● What is needed
Write out the text on convolutional neural networks again from "Convolutional Neural Networks (CNNs)" down to "are Neural Networks?", switching every "excel" to "stand out".

Deep Learning5 min read

Convolutional Neural Networks

A simple introduction to CNNs, exploring their architecture, applications, and implementation details.

Jack Hasselbring

August 12, 2025

Deep LearningNeural NetworksCNN

Introduction

Convolutional Neural Networks (CNNs) are a core component of modern day AI advancements, and excel in areas of spatial recognition, speech, or audio signals, where the model needs to understand the importance of a feature in the context of the other features around it. On a low level, think about how the color at a single point in an image is closely related to the points directly around it. On a higher level, think about how the meaning of a word can be enriched by the words around it in the same sentence, or how a person's face can be identified by all the features; eyes, nose, mouth, etc, in relation to each other. Convolutional Neural Networks excel at identifying how smaller components near each other come together to form a more complex pattern.

What are Neural Networks?

Neural Networks are what power modern day AI, and are built with many computational layers on top of each other that cascade information. For reference, modern day large language models have 100 or more layers (source). Popular open-source CNN models use 5 convolutional layers to derive insights (source). In a CNN model, the early layers start by recognizing small features, like colors or edges, then gain in complexity to eventually make up something as complicated as a car, disease, or human face. To understand the basics of CNNs, let's look at how a single part of a single layer works.

CNN Layer

The computer starts with a normal grid-like input (Matrix) made up of numbers, which could represent the individual pixels of an image. Look at figure 1a for reference. The CNN intakes small sections of the image at a time, like if you were to take a magnifying glass and slide it across the image. A snapshot view in this example is shown in figure 1b.

● Dataset content
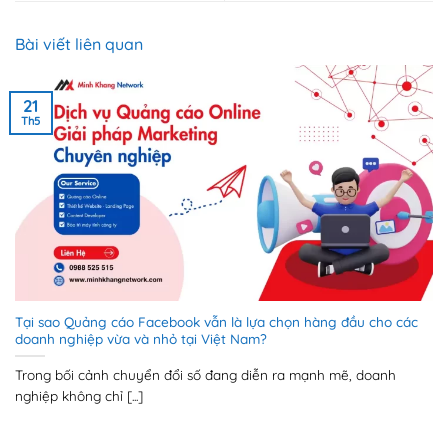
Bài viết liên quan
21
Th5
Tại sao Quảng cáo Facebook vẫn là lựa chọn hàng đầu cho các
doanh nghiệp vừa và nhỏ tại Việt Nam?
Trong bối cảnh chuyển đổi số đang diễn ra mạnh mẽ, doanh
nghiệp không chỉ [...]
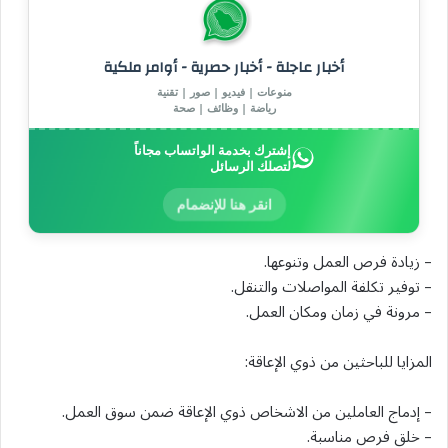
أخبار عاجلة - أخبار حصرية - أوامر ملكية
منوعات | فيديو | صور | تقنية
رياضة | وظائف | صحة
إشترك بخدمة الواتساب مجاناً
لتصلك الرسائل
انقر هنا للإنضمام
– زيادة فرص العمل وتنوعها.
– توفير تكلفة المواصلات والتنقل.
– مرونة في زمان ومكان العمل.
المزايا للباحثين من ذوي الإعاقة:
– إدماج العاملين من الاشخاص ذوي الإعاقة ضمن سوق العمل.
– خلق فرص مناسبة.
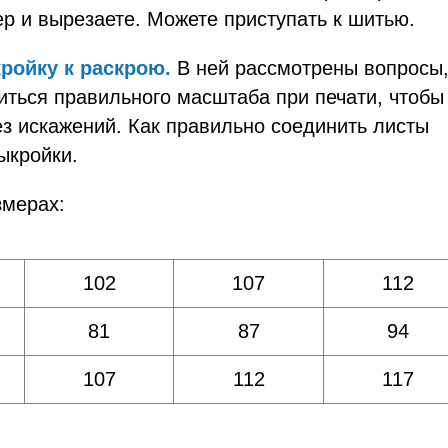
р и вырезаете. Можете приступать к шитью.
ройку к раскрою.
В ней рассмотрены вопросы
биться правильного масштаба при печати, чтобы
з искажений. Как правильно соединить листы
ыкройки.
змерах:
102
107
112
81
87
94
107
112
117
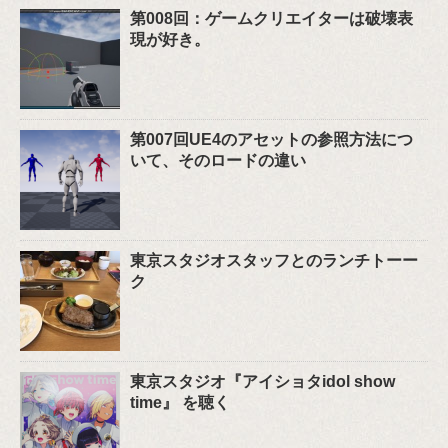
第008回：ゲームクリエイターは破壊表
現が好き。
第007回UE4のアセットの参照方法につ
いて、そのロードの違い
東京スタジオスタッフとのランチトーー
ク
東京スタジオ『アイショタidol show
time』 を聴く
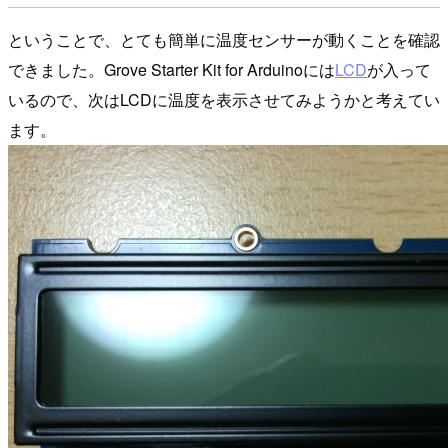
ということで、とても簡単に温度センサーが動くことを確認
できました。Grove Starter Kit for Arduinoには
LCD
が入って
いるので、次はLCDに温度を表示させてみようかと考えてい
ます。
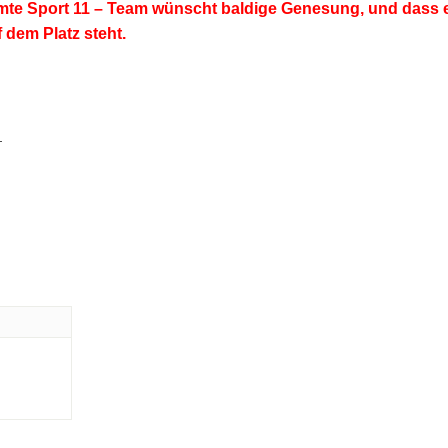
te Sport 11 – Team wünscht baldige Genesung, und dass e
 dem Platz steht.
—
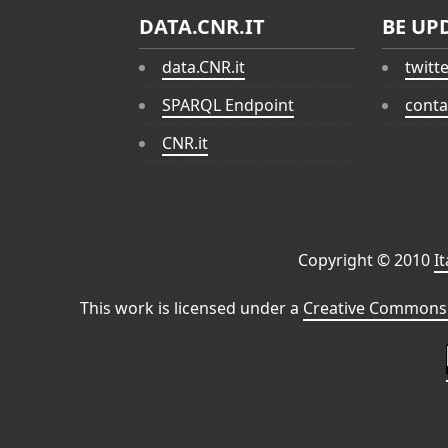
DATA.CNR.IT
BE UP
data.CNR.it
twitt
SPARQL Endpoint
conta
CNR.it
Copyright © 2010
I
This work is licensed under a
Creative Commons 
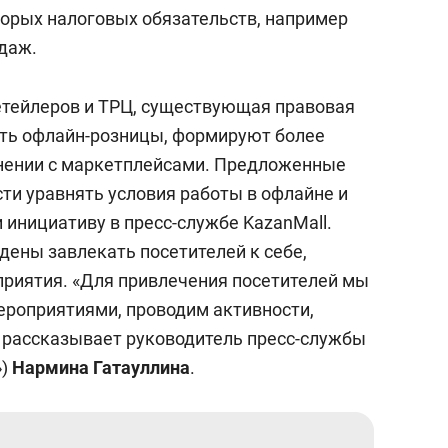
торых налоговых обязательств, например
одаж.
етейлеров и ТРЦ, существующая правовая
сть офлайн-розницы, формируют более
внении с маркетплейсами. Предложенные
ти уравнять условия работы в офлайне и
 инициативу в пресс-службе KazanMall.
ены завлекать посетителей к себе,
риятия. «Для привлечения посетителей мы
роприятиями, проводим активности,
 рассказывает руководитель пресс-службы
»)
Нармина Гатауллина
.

● Reply
Convolutional Neural Networks (CNNs) are a core component of modern day AI advancements, and stand out in areas of spatial recognition, speech, or audio signals, where the model needs to understand the importance of a feature in the context of the other features around it. On a low level, think about how the color at a single point in an image is closely related to the points directly around it. On a higher level, think about how the meaning of a word can be enriched by the words around it in the same sentence, or how a person's face can be identified by all the features; eyes, nose, mouth, etc, in relation to each other. Convolutional Neural Networks stand out at identifying how smaller components near each other come together to form a more complex pattern.

What are Neural Networks?